Legislators—not unelected police department administrators—should be pre-emptively determining what kinds of robots police departments can acquire and how they may be used. Police robot acquisition, like any major new weapon or equipment procurement, should never catch the public by surprise. Law enforcement are supposed to be public servants, not masters.
In the bigger picture, there are three questions our lawmakers should be answering with legislation. First, do robots make police use of force more likely and/or more severe? This technology won’t be a neutral influence on officers’ decision making, just as SWAT teams haven’t been neutral. If it is substantially easier (by virtue of being safer for officers) to use force with a robot than without, that will change police behavior. It may sometimes change it for the better, of course, for removing the question of officer safety could make escalation to violence less likely in some circumstances. It may also change the behavior of the person being policed, making them more or less fearful and therefore more or less likely to fight or flee.
Second, what happens when robots progress away from significant human control? Bomb disposal robots don’t have artificial intelligence (A.I.) to make their own decisions. They are remote controlled by human operators. The Boston Dynamics machines are more sophisticated—they have “an element of autonomy”—but these too are mostly human-controlled. As A.I. progresses, however, we’ll run into moral dilemmas like those posed by self-driving cars: What ethics do you give the robot? This will be a matter of sincere disagreement, and it should be subject to public debate, not secretive departmental decision making.
Finally, when we do reach that point with A.I., the case will be made that robots should be entrusted with use of force (perhaps even more than humans) because they cannot operate outside their programmed rules and wouldn’t react out of fear for their own lives as a human officer might. A robot cop approaching Philando Castile’s car, for example, would not have shot him as Jeronimo Yanez did unless programmed to do so.

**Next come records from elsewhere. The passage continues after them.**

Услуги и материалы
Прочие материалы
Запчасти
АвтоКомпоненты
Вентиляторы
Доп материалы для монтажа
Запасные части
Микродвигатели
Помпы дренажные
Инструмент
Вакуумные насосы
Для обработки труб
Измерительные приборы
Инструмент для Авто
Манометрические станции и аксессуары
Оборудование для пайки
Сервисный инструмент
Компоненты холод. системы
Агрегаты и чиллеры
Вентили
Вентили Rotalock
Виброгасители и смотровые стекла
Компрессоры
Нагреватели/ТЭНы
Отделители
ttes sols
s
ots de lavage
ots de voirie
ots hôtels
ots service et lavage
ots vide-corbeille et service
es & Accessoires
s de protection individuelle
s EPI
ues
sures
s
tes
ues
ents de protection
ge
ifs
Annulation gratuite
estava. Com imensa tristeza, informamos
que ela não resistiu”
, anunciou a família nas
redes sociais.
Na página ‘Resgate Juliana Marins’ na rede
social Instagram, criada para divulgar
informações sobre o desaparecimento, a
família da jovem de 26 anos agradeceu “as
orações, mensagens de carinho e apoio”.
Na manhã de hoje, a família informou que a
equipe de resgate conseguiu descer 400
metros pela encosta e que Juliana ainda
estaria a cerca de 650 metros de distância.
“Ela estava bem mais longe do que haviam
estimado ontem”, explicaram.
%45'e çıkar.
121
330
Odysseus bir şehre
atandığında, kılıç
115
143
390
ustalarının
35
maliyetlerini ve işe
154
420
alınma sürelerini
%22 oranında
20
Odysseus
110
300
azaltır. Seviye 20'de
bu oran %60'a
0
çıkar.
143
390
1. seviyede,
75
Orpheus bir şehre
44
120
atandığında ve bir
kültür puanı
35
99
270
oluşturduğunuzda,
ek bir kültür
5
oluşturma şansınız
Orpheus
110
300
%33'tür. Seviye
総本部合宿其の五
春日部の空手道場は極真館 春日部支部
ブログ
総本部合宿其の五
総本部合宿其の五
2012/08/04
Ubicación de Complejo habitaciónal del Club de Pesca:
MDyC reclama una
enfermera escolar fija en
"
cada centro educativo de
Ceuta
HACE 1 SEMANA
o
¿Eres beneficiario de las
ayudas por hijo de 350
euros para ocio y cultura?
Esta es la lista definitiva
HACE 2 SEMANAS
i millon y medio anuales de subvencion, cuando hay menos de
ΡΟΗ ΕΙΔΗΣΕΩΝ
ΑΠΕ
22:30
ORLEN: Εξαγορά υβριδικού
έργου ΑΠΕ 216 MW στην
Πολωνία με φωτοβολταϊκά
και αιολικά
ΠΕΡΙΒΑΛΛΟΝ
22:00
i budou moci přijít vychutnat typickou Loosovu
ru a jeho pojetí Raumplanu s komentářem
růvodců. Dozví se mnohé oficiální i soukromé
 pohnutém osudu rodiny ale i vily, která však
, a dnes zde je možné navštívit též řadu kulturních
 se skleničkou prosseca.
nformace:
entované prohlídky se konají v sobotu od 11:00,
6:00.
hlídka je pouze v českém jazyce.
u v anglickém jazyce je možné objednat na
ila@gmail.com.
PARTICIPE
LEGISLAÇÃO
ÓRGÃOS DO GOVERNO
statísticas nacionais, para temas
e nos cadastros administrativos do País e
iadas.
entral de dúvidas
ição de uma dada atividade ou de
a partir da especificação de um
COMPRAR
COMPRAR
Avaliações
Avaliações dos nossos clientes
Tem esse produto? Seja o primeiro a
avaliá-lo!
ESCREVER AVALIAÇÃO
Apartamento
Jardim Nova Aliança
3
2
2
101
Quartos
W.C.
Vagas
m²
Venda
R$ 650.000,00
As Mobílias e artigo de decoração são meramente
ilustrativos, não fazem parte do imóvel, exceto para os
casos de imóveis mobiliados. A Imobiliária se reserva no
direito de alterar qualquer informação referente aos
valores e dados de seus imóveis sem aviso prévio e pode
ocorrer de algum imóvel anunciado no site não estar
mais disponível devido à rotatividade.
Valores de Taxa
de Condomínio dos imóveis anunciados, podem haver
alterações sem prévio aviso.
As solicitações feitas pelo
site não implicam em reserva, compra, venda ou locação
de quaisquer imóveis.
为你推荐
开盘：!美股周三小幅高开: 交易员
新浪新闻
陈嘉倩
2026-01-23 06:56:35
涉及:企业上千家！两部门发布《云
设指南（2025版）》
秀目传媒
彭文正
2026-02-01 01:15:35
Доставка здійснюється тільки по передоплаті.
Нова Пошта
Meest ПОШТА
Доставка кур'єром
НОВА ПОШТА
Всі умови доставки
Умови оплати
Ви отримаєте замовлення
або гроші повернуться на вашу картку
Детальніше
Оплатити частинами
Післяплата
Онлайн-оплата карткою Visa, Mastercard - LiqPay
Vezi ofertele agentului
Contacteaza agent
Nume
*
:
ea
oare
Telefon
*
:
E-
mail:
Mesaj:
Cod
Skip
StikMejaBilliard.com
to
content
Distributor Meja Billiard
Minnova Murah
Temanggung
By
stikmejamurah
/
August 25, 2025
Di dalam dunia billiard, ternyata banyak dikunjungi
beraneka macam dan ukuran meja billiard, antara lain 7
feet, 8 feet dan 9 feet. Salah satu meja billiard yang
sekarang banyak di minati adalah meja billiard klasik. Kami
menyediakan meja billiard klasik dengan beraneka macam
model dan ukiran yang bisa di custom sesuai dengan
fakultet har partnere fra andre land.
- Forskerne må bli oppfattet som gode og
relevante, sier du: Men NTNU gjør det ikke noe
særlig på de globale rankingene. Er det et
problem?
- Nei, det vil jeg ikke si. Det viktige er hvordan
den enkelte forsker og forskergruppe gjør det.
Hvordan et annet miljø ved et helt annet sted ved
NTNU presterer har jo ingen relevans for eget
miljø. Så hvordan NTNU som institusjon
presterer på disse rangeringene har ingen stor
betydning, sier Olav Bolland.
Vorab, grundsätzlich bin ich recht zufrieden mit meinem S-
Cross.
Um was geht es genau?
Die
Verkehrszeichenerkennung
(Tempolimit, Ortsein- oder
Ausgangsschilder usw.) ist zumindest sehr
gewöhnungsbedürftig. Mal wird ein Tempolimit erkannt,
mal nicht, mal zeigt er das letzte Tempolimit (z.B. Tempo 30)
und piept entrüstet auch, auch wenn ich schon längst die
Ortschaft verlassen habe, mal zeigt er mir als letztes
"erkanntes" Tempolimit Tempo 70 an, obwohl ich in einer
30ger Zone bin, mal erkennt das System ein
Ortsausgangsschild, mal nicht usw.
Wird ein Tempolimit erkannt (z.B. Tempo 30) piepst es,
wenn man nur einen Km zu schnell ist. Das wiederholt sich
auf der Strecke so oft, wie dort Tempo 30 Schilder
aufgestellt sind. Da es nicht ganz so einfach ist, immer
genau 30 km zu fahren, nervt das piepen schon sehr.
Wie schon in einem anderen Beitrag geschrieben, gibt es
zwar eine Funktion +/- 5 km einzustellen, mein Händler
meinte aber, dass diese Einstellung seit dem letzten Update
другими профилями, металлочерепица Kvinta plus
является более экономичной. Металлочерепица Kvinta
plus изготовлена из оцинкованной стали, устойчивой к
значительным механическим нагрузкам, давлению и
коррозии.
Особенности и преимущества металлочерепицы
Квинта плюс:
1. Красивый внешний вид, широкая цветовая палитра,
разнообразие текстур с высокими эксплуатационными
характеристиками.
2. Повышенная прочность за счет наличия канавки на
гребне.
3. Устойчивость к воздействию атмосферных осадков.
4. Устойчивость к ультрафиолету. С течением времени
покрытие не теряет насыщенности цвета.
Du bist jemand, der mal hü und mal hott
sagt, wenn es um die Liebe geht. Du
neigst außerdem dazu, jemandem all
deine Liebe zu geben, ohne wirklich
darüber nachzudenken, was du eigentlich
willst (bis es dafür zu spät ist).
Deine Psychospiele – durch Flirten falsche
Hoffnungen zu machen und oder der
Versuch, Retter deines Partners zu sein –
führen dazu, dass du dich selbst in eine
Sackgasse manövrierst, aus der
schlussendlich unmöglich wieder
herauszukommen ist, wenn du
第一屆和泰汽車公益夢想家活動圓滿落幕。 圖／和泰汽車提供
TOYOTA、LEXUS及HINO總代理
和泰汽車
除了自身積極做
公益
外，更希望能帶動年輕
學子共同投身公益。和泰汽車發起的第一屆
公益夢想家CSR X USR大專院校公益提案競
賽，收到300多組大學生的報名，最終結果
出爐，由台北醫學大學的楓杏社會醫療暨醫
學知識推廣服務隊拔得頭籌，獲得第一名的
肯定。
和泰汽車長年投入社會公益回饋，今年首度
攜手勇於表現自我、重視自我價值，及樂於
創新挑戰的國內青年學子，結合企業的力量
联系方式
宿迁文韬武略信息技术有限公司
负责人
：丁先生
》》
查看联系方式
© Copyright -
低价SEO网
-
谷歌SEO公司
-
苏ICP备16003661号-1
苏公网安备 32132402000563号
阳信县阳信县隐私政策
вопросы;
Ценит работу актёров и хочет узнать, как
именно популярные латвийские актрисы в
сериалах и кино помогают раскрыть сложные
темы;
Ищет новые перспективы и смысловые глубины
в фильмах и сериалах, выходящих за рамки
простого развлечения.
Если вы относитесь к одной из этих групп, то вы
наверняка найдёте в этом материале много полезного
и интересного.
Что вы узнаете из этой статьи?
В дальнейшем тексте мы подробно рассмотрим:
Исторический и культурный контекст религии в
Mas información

The problem, as with autonomous weapons of war, is threefold: Programming can be bad, and the entire “robots would be police without the burden of human frailty” argument rests on an unjustified assumption of perfect ethics and execution. Complex ethical decisions require more than rules—human compassion and conscience can’t be programmed, and subjecting human life to the decision of a robot is an affront to human dignity. Moreover, every problem we have with holding law enforcement accountable for misconduct today will be exacerbated ad infinitum if “the robot did it.” You can’t try or punish a robot, and it is inevitable that the manufacturers, programmers, and operators of police robots will be indemnified against liability in brutality cases if we permit the escalation I foresee to proceed unchecked.
We should take the lesson of SWAT teams to heart and build a strong fence of law around police robots before they get loose.